Source text:
Sunday, June 2, 2013

One of the Family: Guest Kat Flannery

 

My Guest today is one of my Imajineers: our family of authors published by Imajin Books. Kat Flannery talks to us about how she writes her incredibly realistic characters.


When I’m writing I often visualize the characters to look like an actor or actress.

With my last book CHASING CLOVERS, I was asked all the time what actors I thought should play my characters and of course I had the answers right away, Ilsa Fisher and Dwayne Johnson, yes the rock. 

I’m not one who thinks my books could ever be movies, but hey, you never know. So just for fun and in case Hollywood comes calling I thought I’d help them out with who I think should play my main characters.







 Nora Rushton: I created Nora to be somewhat exotic looking in the fact that she had black hair and blue eyes. She is a healer, or what most call her a witch.

I knew right away that she’d be soft and timid, yet when required she’d have a feisty side too.

Emily Blunt came to mind. She appears to have the same quiet, stoic mannerisms I created in Nora, but the fire needed to play her too.









Otakatay was bit harder for me to pin down.
He is tough as nails, gritty, lethal and will kill you if he needs to.


He is half Lakota and half white with a dark look to him.

Items listed in a dataset:
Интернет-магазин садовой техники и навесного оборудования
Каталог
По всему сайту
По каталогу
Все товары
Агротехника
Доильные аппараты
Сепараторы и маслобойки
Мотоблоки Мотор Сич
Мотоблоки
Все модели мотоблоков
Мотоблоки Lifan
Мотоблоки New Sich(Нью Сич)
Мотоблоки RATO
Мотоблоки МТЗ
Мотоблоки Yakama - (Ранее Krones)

Instructions:
1) Answer these questions from the guest post:
(a) Which company publishes the books by the guest author?
(b) Which actress came to mind for the role of Nora Rushton?
(c) What heritage does Otakatay have?
2) From the guest post, return everything from "Nora Rushton: I" down to "feisty side too.", word for word.

Answers provided:
1)
(a) Imajin Books
(b) Emily Blunt
(c) He is half Lakota and half white.

2)
Nora Rushton: I created Nora to be somewhat exotic looking in the fact that she had black hair and blue eyes. She is a healer, or what most call her a witch.

I knew right away that she’d be soft and timid, yet when required she’d have a feisty side too.